Reasons Why You Should Live in Ghana at Some Point in Your Life

Drumming for chiefs and royalty
Drumming for chiefs and royalty | © Jasmine Nears/Flickr
Rajaa Banda

Living in Ghana is a one-of-a-kind experience and, despite the lack of local, state-run public transport and other amenities of modern Western life, the country more than makes up for it with charm, friendliness and originality. Eminently laid-back and welcoming, it is the perfect place for those seeking unique experiences and wanting a fresh perspective of the world.

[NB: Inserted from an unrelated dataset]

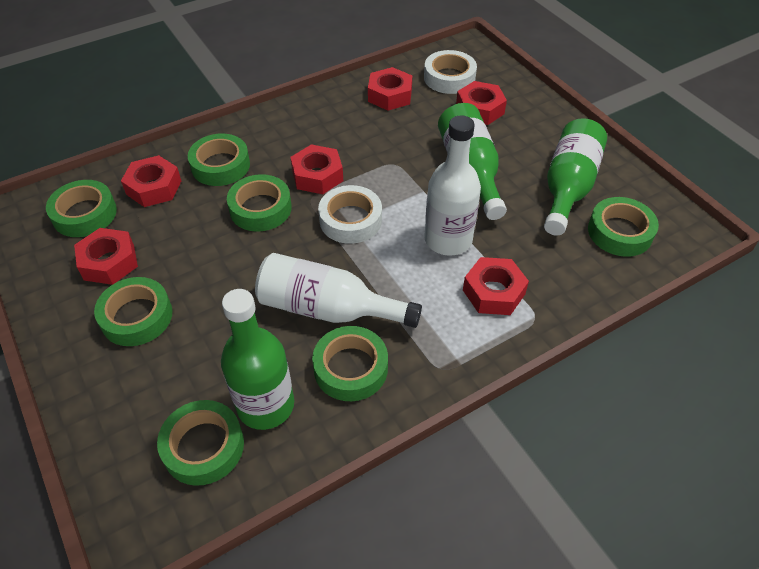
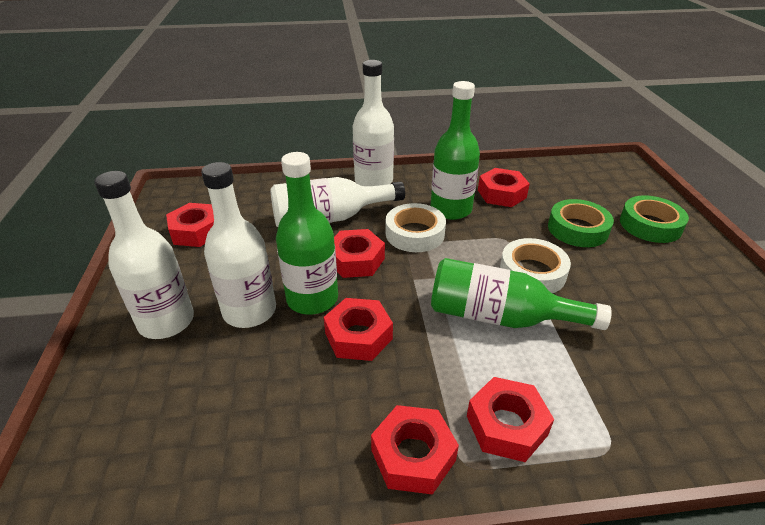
green tape: 7 -> 2
white bottle: 2 -> 4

Partying is not only confined to weekends

Saturday night is in fact a quiet night in Accra, Ghana’s capital, perhaps due to the fact that many people escape the city on weekends. More interestingly, the weekend in Ghana seems to start on Wednesday night, with beach parties, club nights, live music evenings and art openings all taking place on a weekday, meaning there’s always something to check out – leaving your weekends free for travel and exploration.

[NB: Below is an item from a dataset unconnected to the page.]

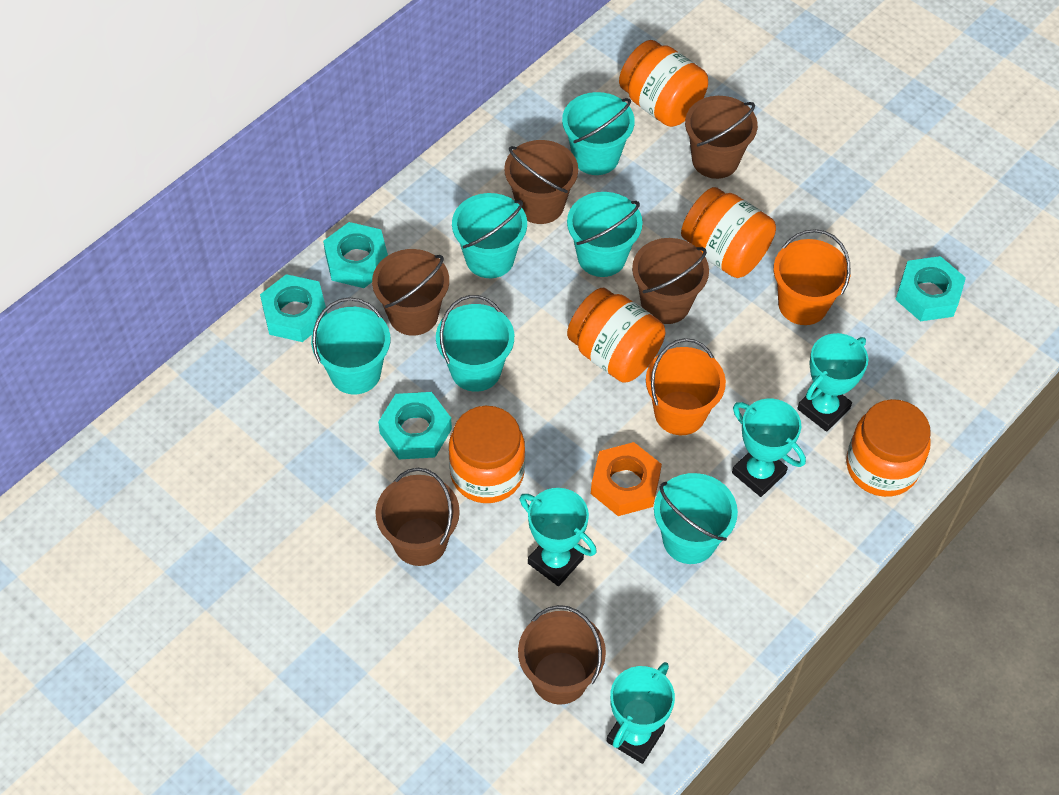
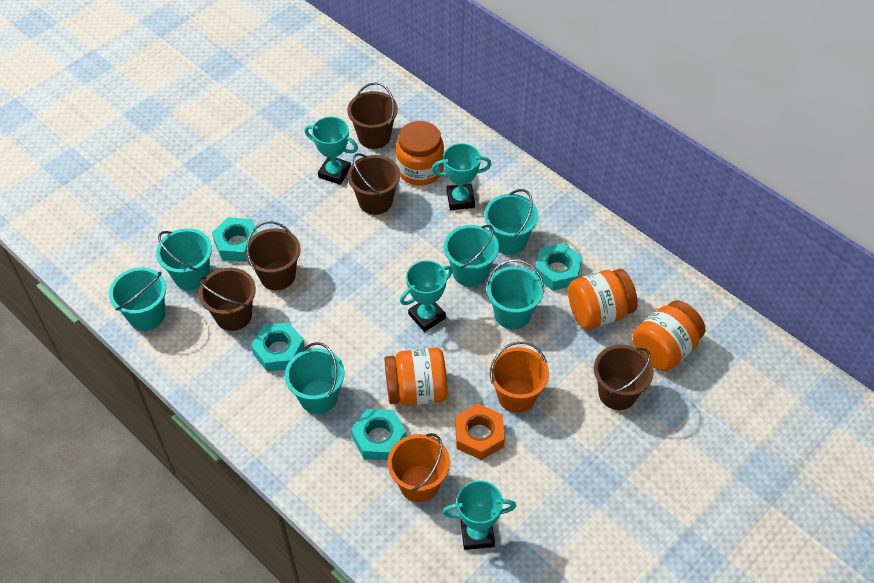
brown bucket: 6 -> 5
orange jar: 5 -> 4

Efya, one of Ghana’s most popular musicians

It’s a gateway to West Africa

It’ll inspire the beach bum in you

Ghana has over 500 kilometres (310 miles) of varied coastline that is a major draw on holidays and weekends, as various beaches have built up resort life and are very accessible. If crowds aren’t for you and you prefer some place more off the beaten track, then there is plenty in that direction too. Surfing, kite-boarding and sailing are all growing in popularity and even if you are marooned in Accra most of the time, weekends are an opportunity to feel like you’re on vacation.

Lagoon beach, Winneba

You’ll pick up words from at least two new languages, as well as the basics of Pidgin

Yes, English is the first language and is widely spoken, but there are hundreds of tribal languages in the country and, depending on where you are, you’ll most definitely pick up rudimentary basics of a couple – and delight the locals with your linguistic efforts. Pidgin is a hybrid of English and local slang that unites people of differing tribes. It has roots all over Africa, with each country having its own particular, nuanced version.

Drumming for chiefs and royalty

You’ll get a whole new perspective on time

It’s not really that big of a deal to Ghanaians, this pesky thing called time. Flexible sometimes to the point of ridiculousness, it’s natural for meetings scheduled at 1pm to not kick off until 3pm. If you inquire where someone is and they say, ‘I’m just coming’ or ‘I’m almost there’, don’t take it literally – they most likely haven’t even left their primary location yet. A knock-on effect of all this is that your patience, although always tested, will be at an all-time high.

You’ll discover a lot about West African history

You’ll discover the history of the region’s colonial rule, the last of which were the British in a long line of conquerors. The Dutch, Danish, Swedes, Germans and Portuguese built many forts and castles all along the coastline, many in a European style and most can still be seen today. Tribal history is also varied and interesting, from Ashanti folklore to Ewe traditional religions and folktales – there is much to explore and be surprised by.

St. George’s Castle at Elmina, Ghana, was built by the Portuguese in 1482. Captured by the Dutch in 1637, the castle became a headquarters of the Dutch West India Company

There are a lot of national holidays

Ghana loves a long weekend, all the better to explore the myriad places the country has to offer, and from March to September Ghanaians will celebrate everything from Republic Day and Farmers Day to Kwame Nkrumah’s birthday and Eid al Adha, whether Muslim or not. A great way to get out of the day-to-day grind: state-sponsored holidays.

Statue of Kwame Nkrumah

There’s a diverse landscape…

The topography of the country ranges from beaches and lakes to hills and mountains, with a lush central region and the drier north, as well as the largest man-made lake in the world, all of which make for an exciting and diverse experience. Within this landscape you’ll find a country still evolving, with far-flung villages lost in time to bustling cities filled with all the trappings of modernity.

Boy on bike in the heart of a Ghanaian village

…and a diverse, friendly international community

Ghanaians are friendly people and the expat community is still quite small, meaning that it’s difficult to feel lost or left out if your intention is to make new friends and get involved in the city. You’ll find it remarkable how quickly you’ll get into the swing of city life and most places remember repeat customers, so you will always find a warm welcome. Lebanese, Indian, Chinese and Turkish communities are just some of the diverse groups that have chosen to make Ghana their home and many more nationalities are streaming in due to the friendliness and welcoming nature of the locals.